第085章 太子爷冷脸洗內裤(2/2)
江书淼看他出血的嘴角,“不高兴。他以前也打过你吗?”
贺京律怔了下,“没有,我们只有互殴。”
“……”
……
路过药店,江书淼去买了棉签棒和药,到了酒店,她洗净了手,帮他处理嘴角的血跡。
“可能有点疼,你忍一忍。”
她靠近时,那抹淡淡的水生调香气席上。
贺京律喉结一动,把她抱到腿上,吻她,揉她,动作比往常要急躁,他抽走她手里的碘伏,把她裙子推高。
贺京律冷脸洗了两天內裤,她一直不理,今晚她好不容易主动,贺京律一下就被挑起了。
江书淼被吻得心狂跳,双手推他肩,“还没洗澡。”他不是有洁癖?
“无所谓,”
腰间一凉,已经被他扯下,她双手圈住他脖子时,彼此衣服看起来还完整,已经紧密连在一起。
贺京律搂著她后腰,两道交叠的身影映在墙壁,起起沉沉。
江书淼手指轻轻点在他破掉的唇角上,“还没涂药,都破相了。”
贺京律抓过她手指亲了亲,“终於肯理我了?就因为贺錚东揍我一拳?”早知道他就不还手多挨两拳,其实也不疼,还没她冷他两天难受。
“是因为我动的手吗?”江书淼有些抱歉。
“他不过就是想替私鸭子出口气而已,就算我谈的是个门当户对的女朋友,他也一样能挑出刺,跟你没关係,他只是看不顺眼我。”

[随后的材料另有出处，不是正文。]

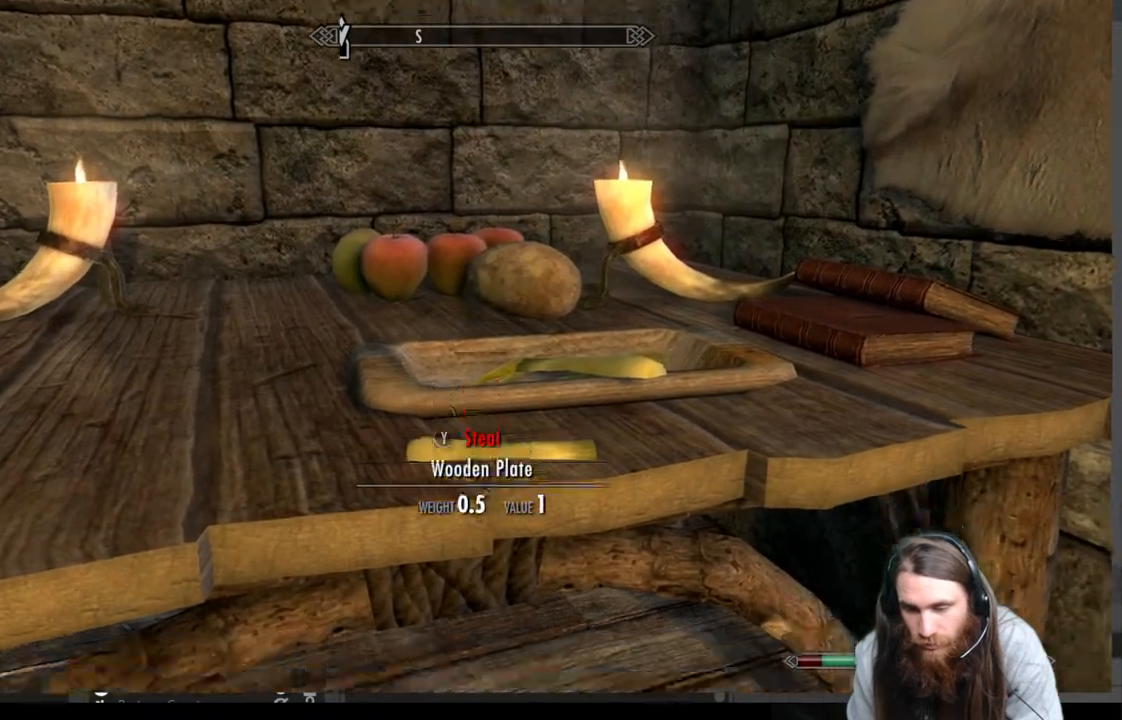
{"buttons": [], "left_stick": "center", "right_stick": "center", "events": [[83, "right_stick", "center"], [267, "right_stick", "down"], [433, "right_stick", "center"]]}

她仰头吻他一下,星亮泛湿的眸注视他,“你比卓燃长得顺眼多了,他不喜欢你是他眼光有问题。”
贺京律捏她脸,阴鬱终於消散一点,“怎么那么会说话,江水水,再这样,我带你去见我妈了。”
“我没惹你?”用不著送她去下面?
他用额头轻撞一下她的,轻笑,“想什么呢,我是说带你去三清观见见她。”
“为什么会在三清观,不在陵园吗?”她纳闷,又怕触碰到他不想说的事,很快又说:“你不想说也可以不回答。”
贺京律搂紧她,黑眸深邃看著她,“她走了以后我很不好,差点醒不来,我爷爷找了个大师给我看,说她是自杀走的,自杀有罪,在下面会很煎熬,得点长明灯,指引炼度亡魂。她好了,我才能好。”
江砚山葬礼那天,她也高烧一场,那天的事恍恍惚惚。
下大雨,大到起雾,她抱著骨灰盒,哭得上气不接下气,险些砸了骨灰盒。
奶奶一病不起,顾寻月不来帮忙,那时小舅还没出现,连给她和江砚山撑伞的人也没有,只记得是来参加葬礼的一个哥哥给他们撑得伞。
很高,不说话,全程冷著脸。
记不清了。
只记得是他接住了那只差点落地的骨灰盒。
江书淼手指戳著他的脸,软声问:“为什么会醒不来?是太伤心导致吗?”
贺京律摇头,神色很淡,陷在回忆里。
“其实她走的时候,我没什么感觉,甚至没哭,可能是年纪太小,第一次直面那么直观的死亡现场。”
“她穿著一身贺錚东最喜欢的素色旗袍,躺在浴缸里,浴缸里放满了水,混著她的血,那些血水一直蔓延到我脚底。”
“就记得跪在浴室擦了很久的地砖,满地都是血,怎么擦都擦不乾净。”
“那段时间我一直睡在那间浴室,想守在那里回到那一天。睡不著就跪在地上擦地砖,地砖磨花了,手也擦破了,还是觉得有很多血。”
导致他现在容忍不了浴室有一点不乾净。
贺京律其实不太愿意承认一件事,说起来唇角扯著一丝嘲讽:“他们这样的怨偶,竟然也相爱过,只不过相爱没用,新婚三年一过,贺錚东在外面就有人了。”
梁清舒很偏执,会在贺錚东车里安装针孔摄像头,会派人24小时盯著他,贺錚东骂她有病,可能她是真的有偏执病。
也许这病他也遗传到了。
比起难过,更多的是难以释怀和不解。
他不知道为什么那天梁清舒要骗他,偏偏他信了。
“江水水。”
“嗯?”
他抵著她额头,一字一句哑声道:“你可以跟我闹,跟我吵,但永远別骗我,我厌恶被骗的滋味。”